**Text segment:**
[Start]

# **Hypothesis Testing - Relationship of Mean Rides and Device Type**

**Scenario:**

Your team is nearing the midpoint of their user churn project. So far, you’ve completed a project proposal, and used Python to explore and analyze Waze’s user data. You’ve also used Python to create data visualizations. The next step is to use statistical methods to analyze and interpret your data.

You receive a new email from Sylvester Esperanza, your project manager. Sylvester tells your team about a new request from leadership: to analyze the relationship between mean amount of rides and device type. You also discover follow-up emails from three other team members: May Santner, Chidi Ga, and Harriet Hadzic. These emails discuss the details of the analysis. They would like a statistical analysis of ride data based on device type. In particular, leadership wants to know if there is a statistically significant difference in mean amount of rides between iPhone® users and Android™ users. A final email from Chidi includes your specific assignment: to conduct a two-sample hypothesis test (t-test) to analyze the difference in the mean amount of rides between iPhone users and Android users.

[End]

**Data section:**
[Start]

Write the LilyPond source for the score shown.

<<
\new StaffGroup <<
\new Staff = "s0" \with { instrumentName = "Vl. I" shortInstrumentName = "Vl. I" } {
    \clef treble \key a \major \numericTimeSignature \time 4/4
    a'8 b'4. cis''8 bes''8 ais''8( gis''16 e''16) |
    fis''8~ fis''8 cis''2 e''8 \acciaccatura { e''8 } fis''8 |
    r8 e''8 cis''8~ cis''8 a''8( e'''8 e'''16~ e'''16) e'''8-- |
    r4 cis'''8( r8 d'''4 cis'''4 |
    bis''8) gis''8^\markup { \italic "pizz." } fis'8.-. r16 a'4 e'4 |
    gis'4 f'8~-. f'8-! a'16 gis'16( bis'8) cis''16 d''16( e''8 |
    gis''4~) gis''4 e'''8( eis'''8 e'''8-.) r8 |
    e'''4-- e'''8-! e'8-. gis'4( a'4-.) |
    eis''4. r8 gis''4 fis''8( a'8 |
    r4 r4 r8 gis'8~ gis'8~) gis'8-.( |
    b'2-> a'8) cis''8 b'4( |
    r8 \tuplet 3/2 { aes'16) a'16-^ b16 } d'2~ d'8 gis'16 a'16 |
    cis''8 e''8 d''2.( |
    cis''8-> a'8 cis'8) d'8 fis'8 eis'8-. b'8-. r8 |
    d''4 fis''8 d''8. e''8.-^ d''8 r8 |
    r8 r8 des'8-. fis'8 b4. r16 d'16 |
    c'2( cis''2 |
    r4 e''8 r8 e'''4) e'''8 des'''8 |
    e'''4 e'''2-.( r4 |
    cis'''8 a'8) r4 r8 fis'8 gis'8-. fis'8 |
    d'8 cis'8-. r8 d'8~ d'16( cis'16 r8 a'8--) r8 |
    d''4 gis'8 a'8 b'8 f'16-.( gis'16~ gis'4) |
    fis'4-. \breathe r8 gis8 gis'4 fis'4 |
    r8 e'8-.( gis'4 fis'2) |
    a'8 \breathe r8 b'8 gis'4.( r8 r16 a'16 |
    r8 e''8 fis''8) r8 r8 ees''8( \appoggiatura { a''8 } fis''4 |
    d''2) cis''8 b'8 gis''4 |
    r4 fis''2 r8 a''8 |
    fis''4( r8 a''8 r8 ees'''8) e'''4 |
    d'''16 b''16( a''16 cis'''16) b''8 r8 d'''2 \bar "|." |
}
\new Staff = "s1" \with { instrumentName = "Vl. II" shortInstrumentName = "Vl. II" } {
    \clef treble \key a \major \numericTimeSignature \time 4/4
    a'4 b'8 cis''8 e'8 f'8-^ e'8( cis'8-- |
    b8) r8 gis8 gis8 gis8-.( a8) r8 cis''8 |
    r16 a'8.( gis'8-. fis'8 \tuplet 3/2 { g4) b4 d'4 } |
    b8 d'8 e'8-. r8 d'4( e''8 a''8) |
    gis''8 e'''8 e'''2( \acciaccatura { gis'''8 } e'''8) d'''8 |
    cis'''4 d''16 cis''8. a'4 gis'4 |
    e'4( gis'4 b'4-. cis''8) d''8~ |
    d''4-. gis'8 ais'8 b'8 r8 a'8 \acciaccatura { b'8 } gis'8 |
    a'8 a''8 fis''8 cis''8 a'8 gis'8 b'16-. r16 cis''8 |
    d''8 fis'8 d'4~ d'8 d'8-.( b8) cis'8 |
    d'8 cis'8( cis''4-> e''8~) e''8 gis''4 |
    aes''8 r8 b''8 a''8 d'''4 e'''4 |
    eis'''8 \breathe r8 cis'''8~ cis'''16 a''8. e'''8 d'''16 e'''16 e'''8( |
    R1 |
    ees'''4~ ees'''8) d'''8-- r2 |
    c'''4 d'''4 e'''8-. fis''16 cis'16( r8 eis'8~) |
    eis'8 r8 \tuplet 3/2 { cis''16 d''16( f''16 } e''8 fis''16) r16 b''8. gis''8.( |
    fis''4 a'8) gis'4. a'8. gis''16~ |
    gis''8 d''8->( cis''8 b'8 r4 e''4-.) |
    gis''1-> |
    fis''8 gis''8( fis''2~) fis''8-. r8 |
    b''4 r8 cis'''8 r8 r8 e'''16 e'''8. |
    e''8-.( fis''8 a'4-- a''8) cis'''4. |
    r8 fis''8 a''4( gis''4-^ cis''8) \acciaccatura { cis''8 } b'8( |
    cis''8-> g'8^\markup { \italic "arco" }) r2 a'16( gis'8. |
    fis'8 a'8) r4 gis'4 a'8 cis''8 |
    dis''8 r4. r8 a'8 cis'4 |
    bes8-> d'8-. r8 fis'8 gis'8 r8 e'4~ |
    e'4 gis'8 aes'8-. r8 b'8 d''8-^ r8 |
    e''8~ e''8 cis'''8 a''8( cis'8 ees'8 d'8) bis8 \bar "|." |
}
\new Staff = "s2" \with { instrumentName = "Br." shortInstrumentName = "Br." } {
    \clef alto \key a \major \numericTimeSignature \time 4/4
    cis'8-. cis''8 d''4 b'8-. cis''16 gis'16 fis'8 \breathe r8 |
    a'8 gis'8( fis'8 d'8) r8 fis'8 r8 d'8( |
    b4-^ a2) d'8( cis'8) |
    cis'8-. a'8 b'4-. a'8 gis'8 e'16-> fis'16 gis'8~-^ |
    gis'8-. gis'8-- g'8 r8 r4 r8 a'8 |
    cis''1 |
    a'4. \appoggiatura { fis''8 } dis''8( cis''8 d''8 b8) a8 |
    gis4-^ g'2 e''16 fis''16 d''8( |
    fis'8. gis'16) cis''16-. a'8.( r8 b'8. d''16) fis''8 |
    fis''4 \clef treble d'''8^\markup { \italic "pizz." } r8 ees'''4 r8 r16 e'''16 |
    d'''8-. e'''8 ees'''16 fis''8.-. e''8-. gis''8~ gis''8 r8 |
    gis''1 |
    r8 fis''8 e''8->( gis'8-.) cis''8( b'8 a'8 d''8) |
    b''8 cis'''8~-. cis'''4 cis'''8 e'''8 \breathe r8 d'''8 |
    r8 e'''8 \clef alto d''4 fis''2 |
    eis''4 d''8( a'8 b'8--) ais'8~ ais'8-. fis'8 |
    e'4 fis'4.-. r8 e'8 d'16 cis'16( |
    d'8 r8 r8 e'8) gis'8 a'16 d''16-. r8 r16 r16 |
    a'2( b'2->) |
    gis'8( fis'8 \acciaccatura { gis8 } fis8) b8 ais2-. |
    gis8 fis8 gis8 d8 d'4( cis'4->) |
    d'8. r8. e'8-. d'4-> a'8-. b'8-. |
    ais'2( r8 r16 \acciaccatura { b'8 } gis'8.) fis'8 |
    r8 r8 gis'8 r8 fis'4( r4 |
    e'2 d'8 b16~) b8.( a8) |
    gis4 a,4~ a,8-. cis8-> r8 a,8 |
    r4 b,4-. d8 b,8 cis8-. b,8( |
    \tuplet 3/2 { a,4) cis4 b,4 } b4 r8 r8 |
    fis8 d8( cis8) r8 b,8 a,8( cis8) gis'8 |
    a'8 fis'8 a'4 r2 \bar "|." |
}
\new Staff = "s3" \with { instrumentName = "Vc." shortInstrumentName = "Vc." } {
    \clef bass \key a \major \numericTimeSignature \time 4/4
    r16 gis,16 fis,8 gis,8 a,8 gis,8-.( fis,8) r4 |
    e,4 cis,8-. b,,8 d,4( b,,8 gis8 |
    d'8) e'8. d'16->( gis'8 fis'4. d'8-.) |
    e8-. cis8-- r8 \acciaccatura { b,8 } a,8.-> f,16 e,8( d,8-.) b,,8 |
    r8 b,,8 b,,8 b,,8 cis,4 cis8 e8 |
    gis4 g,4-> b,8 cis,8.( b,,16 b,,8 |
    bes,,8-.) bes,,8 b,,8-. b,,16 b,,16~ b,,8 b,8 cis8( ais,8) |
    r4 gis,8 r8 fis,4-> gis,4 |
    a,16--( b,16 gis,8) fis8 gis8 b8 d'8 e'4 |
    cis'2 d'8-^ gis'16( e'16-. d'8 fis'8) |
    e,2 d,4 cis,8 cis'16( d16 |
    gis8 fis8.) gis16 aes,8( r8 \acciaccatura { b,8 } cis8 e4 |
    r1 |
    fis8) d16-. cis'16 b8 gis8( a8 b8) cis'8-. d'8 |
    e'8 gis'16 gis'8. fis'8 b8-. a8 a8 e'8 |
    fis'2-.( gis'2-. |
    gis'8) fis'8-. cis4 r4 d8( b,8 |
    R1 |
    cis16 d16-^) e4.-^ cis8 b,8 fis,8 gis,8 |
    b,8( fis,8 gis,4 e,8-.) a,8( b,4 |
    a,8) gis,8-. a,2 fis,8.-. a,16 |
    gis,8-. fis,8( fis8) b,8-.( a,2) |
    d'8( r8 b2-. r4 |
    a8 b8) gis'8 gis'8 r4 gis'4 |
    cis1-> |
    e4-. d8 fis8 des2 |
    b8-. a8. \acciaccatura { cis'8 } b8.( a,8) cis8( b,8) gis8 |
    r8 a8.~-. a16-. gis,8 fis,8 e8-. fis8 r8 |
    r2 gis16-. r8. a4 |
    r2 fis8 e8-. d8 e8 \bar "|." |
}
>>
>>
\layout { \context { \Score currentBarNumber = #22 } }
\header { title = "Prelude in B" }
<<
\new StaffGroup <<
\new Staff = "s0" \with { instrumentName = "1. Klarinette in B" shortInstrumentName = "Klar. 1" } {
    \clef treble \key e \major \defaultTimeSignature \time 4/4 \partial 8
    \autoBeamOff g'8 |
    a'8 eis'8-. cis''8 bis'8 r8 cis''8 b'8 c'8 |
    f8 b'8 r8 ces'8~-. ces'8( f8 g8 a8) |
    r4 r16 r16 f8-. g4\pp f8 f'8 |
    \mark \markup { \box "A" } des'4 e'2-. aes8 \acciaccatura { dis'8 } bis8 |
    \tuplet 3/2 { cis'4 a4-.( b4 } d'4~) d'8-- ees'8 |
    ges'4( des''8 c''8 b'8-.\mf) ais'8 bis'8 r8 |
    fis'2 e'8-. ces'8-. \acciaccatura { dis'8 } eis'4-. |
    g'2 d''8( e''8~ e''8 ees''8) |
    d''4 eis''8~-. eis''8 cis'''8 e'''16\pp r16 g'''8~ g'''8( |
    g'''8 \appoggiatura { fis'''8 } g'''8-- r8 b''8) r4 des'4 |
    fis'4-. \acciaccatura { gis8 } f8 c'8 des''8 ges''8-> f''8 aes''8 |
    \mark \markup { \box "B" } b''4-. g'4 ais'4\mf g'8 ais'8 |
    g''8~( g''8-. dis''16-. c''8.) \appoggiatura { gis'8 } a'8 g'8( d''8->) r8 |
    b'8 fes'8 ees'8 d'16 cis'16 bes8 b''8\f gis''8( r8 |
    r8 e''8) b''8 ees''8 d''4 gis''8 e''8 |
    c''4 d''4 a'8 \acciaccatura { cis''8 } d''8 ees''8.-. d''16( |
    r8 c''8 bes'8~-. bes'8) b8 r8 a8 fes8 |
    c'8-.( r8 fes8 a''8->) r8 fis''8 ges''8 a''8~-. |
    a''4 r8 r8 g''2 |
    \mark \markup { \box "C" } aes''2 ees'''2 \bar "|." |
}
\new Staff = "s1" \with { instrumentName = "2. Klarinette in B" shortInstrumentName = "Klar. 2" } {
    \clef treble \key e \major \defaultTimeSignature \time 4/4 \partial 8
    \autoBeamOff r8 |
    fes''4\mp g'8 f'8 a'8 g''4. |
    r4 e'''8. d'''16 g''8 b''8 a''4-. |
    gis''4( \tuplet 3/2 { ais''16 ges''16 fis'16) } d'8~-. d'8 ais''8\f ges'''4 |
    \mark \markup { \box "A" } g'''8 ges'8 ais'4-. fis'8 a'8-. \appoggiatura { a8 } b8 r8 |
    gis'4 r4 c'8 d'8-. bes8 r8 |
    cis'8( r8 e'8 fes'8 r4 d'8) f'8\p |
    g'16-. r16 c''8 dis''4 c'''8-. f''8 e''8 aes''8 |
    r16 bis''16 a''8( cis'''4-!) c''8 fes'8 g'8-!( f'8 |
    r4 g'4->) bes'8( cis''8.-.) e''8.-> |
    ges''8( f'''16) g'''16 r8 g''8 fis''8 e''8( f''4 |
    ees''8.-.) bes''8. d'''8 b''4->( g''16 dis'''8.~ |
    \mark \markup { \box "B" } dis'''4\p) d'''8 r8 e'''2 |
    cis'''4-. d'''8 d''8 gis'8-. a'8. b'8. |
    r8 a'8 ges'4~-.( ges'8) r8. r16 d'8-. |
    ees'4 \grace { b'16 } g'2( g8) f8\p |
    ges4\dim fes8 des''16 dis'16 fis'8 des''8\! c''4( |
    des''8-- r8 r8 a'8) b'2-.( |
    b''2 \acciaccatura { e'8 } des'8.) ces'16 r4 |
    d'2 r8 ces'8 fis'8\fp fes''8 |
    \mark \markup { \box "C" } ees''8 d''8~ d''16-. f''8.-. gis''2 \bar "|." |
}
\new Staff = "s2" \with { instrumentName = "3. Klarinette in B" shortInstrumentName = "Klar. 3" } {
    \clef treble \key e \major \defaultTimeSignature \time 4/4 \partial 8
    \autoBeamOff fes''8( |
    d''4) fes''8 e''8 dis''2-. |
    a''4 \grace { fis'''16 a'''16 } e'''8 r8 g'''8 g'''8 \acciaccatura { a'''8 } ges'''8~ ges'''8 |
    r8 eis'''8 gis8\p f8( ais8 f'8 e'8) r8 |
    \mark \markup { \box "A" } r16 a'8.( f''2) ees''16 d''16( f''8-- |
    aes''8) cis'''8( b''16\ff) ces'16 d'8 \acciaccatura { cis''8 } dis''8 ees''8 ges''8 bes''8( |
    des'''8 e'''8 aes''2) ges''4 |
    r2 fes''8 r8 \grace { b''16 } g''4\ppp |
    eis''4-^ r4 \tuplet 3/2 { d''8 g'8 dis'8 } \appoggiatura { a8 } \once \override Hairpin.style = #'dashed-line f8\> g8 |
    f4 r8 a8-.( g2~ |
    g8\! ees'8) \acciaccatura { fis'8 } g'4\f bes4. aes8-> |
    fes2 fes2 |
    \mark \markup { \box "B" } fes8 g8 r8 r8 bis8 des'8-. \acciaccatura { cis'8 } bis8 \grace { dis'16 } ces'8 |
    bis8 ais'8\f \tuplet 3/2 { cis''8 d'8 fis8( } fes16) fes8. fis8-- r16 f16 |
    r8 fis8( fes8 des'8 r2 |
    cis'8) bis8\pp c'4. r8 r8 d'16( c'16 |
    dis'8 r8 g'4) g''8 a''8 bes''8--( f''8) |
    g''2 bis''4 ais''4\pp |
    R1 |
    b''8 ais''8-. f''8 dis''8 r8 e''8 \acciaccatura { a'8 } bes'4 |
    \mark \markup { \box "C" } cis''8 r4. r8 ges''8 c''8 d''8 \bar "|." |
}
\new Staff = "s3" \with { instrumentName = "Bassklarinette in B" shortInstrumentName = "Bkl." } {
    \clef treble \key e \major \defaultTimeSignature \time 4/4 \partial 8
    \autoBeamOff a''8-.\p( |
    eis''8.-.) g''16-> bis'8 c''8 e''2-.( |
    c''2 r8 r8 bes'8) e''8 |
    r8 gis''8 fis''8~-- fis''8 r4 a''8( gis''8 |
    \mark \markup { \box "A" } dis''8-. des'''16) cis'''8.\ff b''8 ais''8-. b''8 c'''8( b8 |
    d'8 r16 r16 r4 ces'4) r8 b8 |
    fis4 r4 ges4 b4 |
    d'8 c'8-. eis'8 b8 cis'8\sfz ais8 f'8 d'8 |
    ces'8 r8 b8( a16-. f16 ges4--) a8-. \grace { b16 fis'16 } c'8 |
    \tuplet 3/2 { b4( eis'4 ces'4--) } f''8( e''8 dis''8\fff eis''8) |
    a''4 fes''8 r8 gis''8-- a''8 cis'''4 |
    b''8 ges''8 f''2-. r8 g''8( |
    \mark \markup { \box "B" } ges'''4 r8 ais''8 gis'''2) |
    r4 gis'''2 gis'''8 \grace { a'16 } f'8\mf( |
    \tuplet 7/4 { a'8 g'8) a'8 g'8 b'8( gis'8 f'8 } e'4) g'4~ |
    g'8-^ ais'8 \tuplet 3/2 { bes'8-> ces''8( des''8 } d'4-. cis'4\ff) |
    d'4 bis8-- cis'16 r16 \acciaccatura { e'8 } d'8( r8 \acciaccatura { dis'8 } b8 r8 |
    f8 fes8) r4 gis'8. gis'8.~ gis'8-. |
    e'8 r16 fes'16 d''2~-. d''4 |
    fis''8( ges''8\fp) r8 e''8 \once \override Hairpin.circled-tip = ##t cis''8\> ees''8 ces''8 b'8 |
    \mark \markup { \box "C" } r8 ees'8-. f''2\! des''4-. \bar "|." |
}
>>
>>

[End]

**Problems to work on:**
A – Copy everything from "Your team is" down to "interpret your data." in the Waze hypothesis-testing scenario above.
B – Write what comes next in the Waze hypothesis-testing scenario about mean rides and device type, picking up after its final sentence.

**Results of the exercise:**
A –
Your team is nearing the midpoint of their user churn project. So far, you’ve completed a project proposal, and used Python to explore and analyze Waze’s user data. You’ve also used Python to create data visualizations. The next step is to use statistical methods to analyze and interpret your data.

B –
**Research question:**

"Do drivers who open the application using an iPhone have the same number of drives on average as drivers who use Android devices?"

In [1]:
# Import any relevant packages or libraries
import pandas as pd
from scipy import stats

In [2]:
# Load dataset into dataframe
df = pd.read_csv('waze_dataset.csv')

In [5]:
#Apply label encoding for 'Android and 'Iphone'

# 1. Create `map_dictionary`
map_dictionary = {'Android': 2, 'iPhone': 1}

# 2. Create new `device_type` column
df['device_type'] = df['device']

# 3. Map the new column to the dictionary
df['device_type'] = df['device_type'].map(map_dictionary)

df['device_type'].head()


0    2
1    1
2    2
3    1
4    2
Name: device_type, dtype: int64

In [6]:
df.groupby('device_type')['drives'].mean()

device_type
1    67.859078
2    66.231838
Name: drives, dtype: float64

The goal is to conduct a two-sample t-test.


1.   State the null hypothesis and the alternative hypothesis
2.   Choose a signficance level
3.   Find the p-value
4.   Reject or fail to reject the null hypothesis


**Hypotheses:**

$H_0$: There is no difference in average number of drives between drivers who use iPhone devices and drivers who use Androids.

$H_A$: There is a difference in average number of drives between drivers who use iPhone devices and drivers who use Androids.

**Signficance Level:**

For this we will choose 5% as usually the standard level used across many t tests.

In [7]:
# 1. Isolate the `drives` column for iPhone users.
iPhone = df[df['device_type'] == 1]['drives']

# 2. Isolate the `drives` column for Android users.
Android = df[df['device_type'] == 2]['drives']

# 3. Perform the t-test
stats.ttest_ind(a=iPhone, b=Android, equal_var=False)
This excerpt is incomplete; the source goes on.